In recent years, with increases in the amount of information available and the importance of information screening, increased attention has been paid to the calculation of textual semantic similarity. In the field of medicine, electronic medical records and medical research documents have become important data resources for clinical research. Medical textual semantic similarity calculation has become an urgent problem to be solved.
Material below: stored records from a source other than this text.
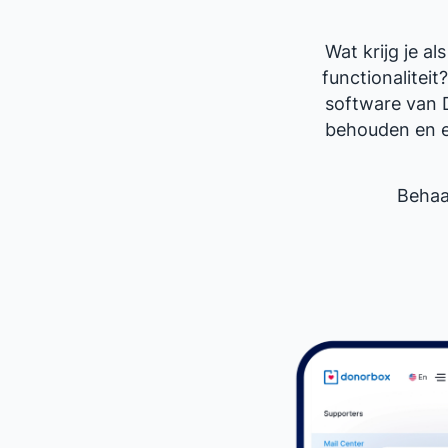
Wat krijg je 
functionalitei
software van 
behouden en el
Behaa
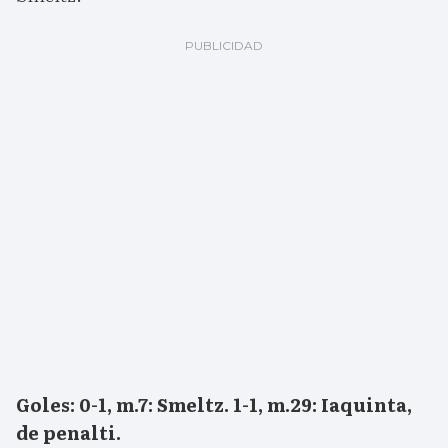
Goles: 0-1, m.7: Smeltz. 1-1, m.29: Iaquinta,
de penalti.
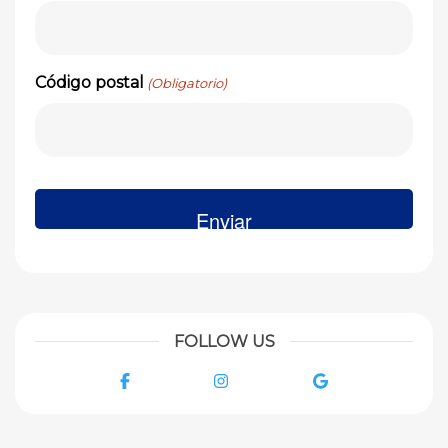
Código postal
(Obligatorio)
FOLLOW US
Facebook
Instagram
Google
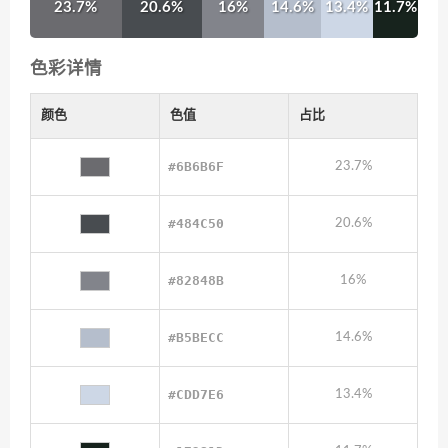
23.7%
20.6%
16%
14.6%
13.4%
11.7%
色彩详情
颜色
色值
占比
#6B6B6F
23.7%
#484C50
20.6%
#82848B
16%
#B5BECC
14.6%
#CDD7E6
13.4%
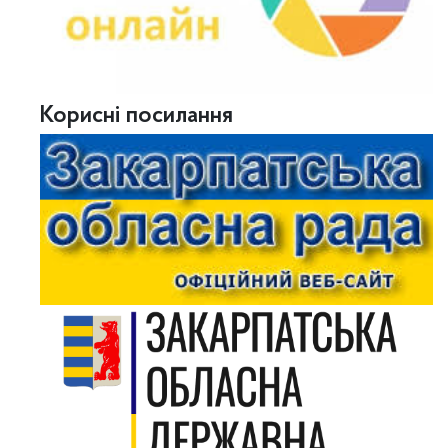
Корисні посилання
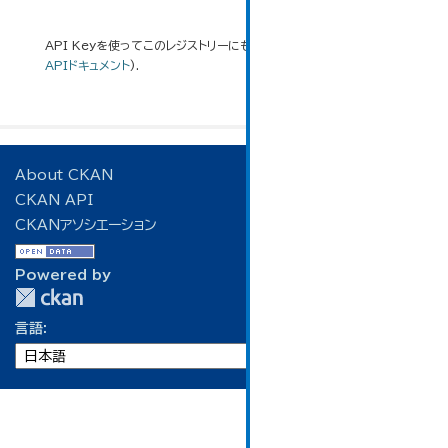
API Keyを使ってこのレジストリーにもアクセス可能です
API
(see
APIドキュメント
).
About CKAN
CKAN API
CKANアソシエーション
Powered by
言語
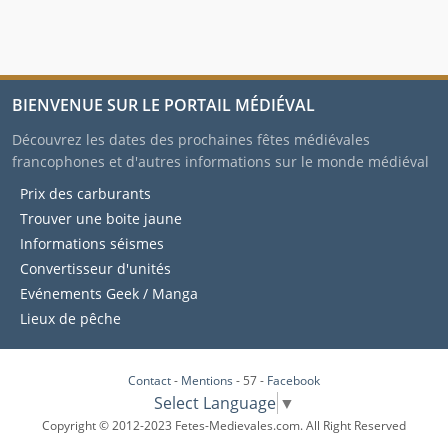
BIENVENUE SUR LE PORTAIL MÉDIÉVAL
Découvrez les dates des prochaines fêtes médiévales
francophones et d'autres informations sur le monde médiéval
Prix des carburants
Trouver une boite jaune
Informations séismes
Convertisseur d'unités
Evénements Geek / Manga
Lieux de pêche
Contact
-
Mentions
- 57 -
Facebook
Select Language
▼
Copyright © 2012-2023 Fetes-Medievales.com. All Right Reserved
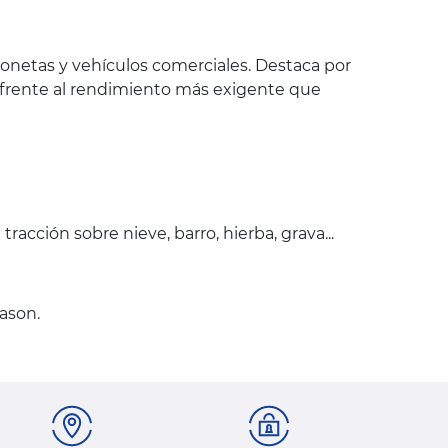
ionetas y vehículos comerciales. Destaca por
 frente al rendimiento más exigente que
acción sobre nieve, barro, hierba, grava...
ason.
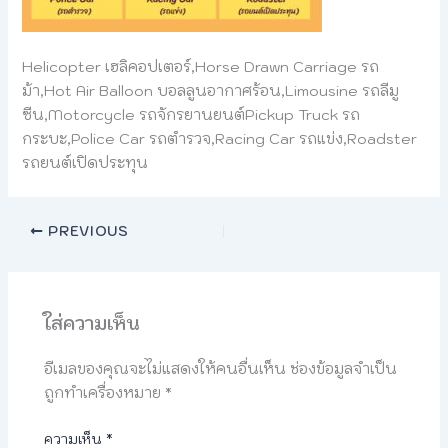
Helicopter เฮลิคอปเตอร์,Horse Drawn Carriage รถ
ม้า,Hot Air Balloon บอลลูนอากาศร้อน,Limousine รถลีมู
ซีน,Motorcycle รถจักรยานยนต์Pickup Truck รถ
กระบะ,Police Car รถตำรวจ,Racing Car รถแข่ง,Roadster
รถยนต์เปิดประทุน
PREVIOUS
ใส่ความเห็น
อีเมลของคุณจะไม่แสดงให้คนอื่นเห็น
ช่องข้อมูลจำเป็น
ถูกทำเครื่องหมาย
*
ความเห็น
*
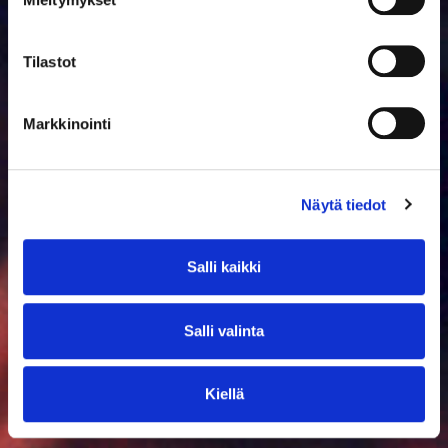
Tilastot
Markkinointi
Näytä tiedot
Salli kaikki
Salli valinta
Kiellä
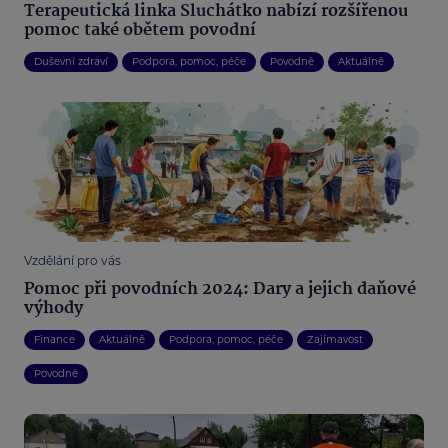
Terapeutická linka Sluchátko nabízí rozšířenou
pomoc také obětem povodní
Duševní zdraví
Podpora, pomoc, péče
Povodně
Aktuálně
Vzdělání pro vás
Pomoc při povodních 2024: Dary a jejich daňové
výhody
Finance
Aktuálně
Podpora, pomoc, péče
Zajímavost
Povodně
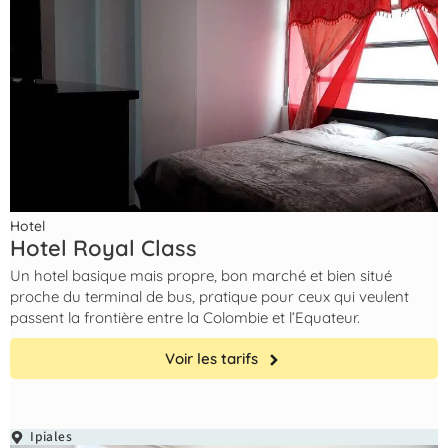
Hotel
Hotel Royal Class
Un hotel basique mais propre, bon marché et bien situé
proche du terminal de bus, pratique pour ceux qui veulent
passent la frontière entre la Colombie et l’Equateur.
Voir les tarifs
Ipiales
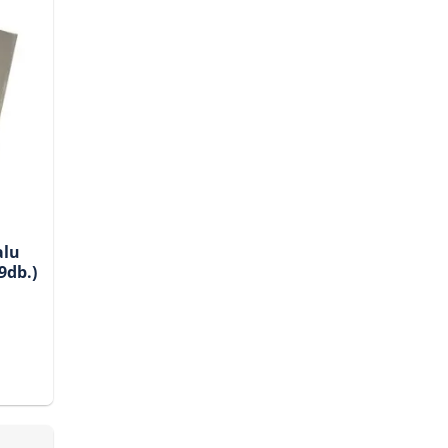
alu
9db.)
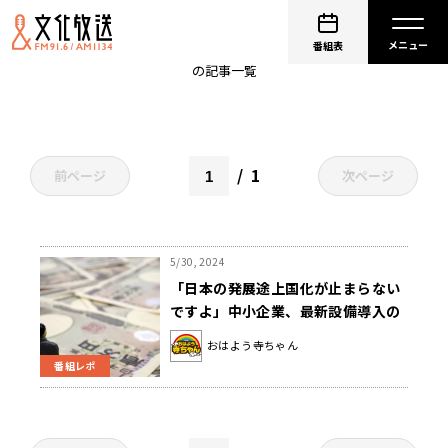
中小企業
番組表
の記事一覧
1
前ページ
次ページ
5/30, 2024
「日本の発展途上国化が止まらない
ですよ」中小企業、最新設備導入の
資金余力小さく
おはよう寺ちゃん
番組レポ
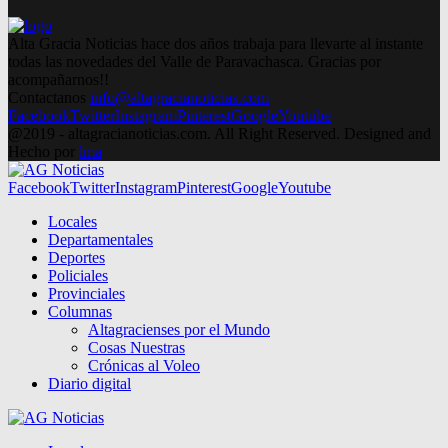
Alta Gracia Noticias hace dos años trabaja para llevarte al instante
todas las novedades del Valle de Paravachasca. Gracias por
acompañarnos!!
Contactanos
info@altagracianoticias.com
Facebook
Twitter
Instagram
Pinterest
Google
Youtube
@2019 - altagracianoticias.com. All Right Reserved. Designed and
Hecho por
lma
Facebook
Twitter
Instagram
Pinterest
Google
Youtube
Locales
Departamentales
Deportes
Policiales
Provinciales
Columnas
Altagracienses por el Mundo
Cosas Nuestras
Crónicas al Voleo
Diario digital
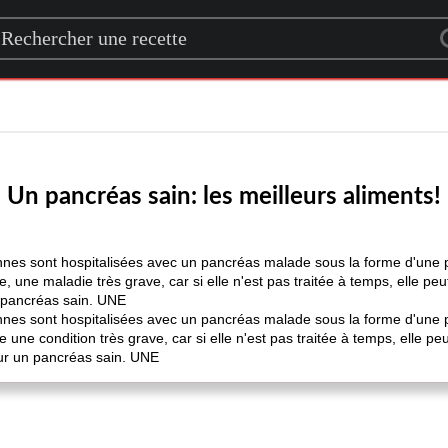
rch for a recipe
Un pancréas sain: les meilleurs aliments!
s sont hospitalisées avec un pancréas malade sous la forme d'une pa
, une maladie très grave, car si elle n'est pas traitée à temps, elle peu
n pancréas sain. UNE
s sont hospitalisées avec un pancréas malade sous la forme d'une pa
une condition très grave, car si elle n'est pas traitée à temps, elle peu
our un pancréas sain. UNE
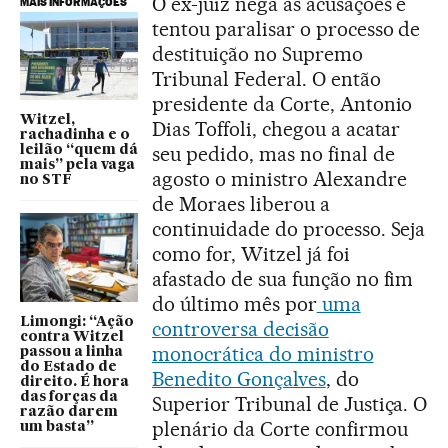
O ex-juiz nega as acusações e
MAIS INFORMAÇÕES
tentou paralisar o processo de
destituição no Supremo
Tribunal Federal. O então
presidente da Corte, Antonio
Witzel,
Dias Toffoli, chegou a acatar
rachadinha e o
seu pedido, mas no final de
leilão “quem dá
mais” pela vaga
agosto o ministro Alexandre
no STF
de Moraes liberou a
continuidade do processo. Seja
como for, Witzel já foi
afastado de sua função no fim
do último mês por
uma
Limongi: “Ação
controversa decisão
contra Witzel
monocrática do ministro
passou a linha
do Estado de
Benedito Gonçalves
, do
direito. É hora
das forças da
Superior Tribunal de Justiça. O
razão darem
plenário da Corte confirmou
um basta”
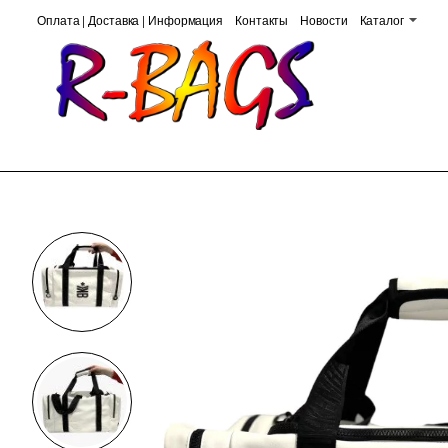
Оплата | Доставка | Информация
Контакты
Новости
Каталог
This research aims to solve 2 problems-(1) when the size of medical data sets is small, leading to insufficient learning with understanding of the models and (2) when information is lost in the process of long-distance propagation, causing the models to be unable to grasp key information.
This paper combines a text data augmentation method and a self-ensemble ALBERT model under semisupervised learning to perform clinical textual semantic similarity calculations.
Compared with the methods in the 2019 National Natural Language Processing Clinical Challenges Open Health Natural Language Processing shared task Track on Clinical Semantic Textual Similarity, our method surpasses the best result by 2 percentage points and achieves a Pearson correlation coefficient of 0.92.
When the size of medical data set is small, data augmentation can increase the size of the data set and improved semisupervised learning can boost the learning efficiency of the model. Additionally, self-ensemble methods improve the model performance. Our method had excellent performance and has great potential to improve related medical problems.
近年来,随着可用信息量的增加以及信息筛选的重要性,文本语义相似度计算受到了越来越多的关注。在医学领域,电子病历和医学研究文档已成为临床研究的重要数据资源。医学文本语义相似度计算已成为亟待解决的问题。
本研究旨在解决两个问题——(1)当医学数据集规模较小时,导致模型学习理解不足;(2)当信息在长距离传播过程中丢失时,导致模型无法把握关键信息。
本文在半监督学习下结合文本数据增强方法和自集成ALBERT模型进行临床文本语义相似度计算。
与2019年全国自然语言处理临床挑战开放健康自然语言处理共享任务临床语义文本相似度赛道中的方法相比,我们的方法比最佳结果高出2个百分点,皮尔逊相关系数达到0.92。
当医学数据集规模较小时,数据增强可以增加数据集规模,改进的半监督学习可以提高模型的学习效率。此外,自集成方法可提升模型性能。我们的方法具有优异的性能,在改善相关医学问题方面具有巨大潜力。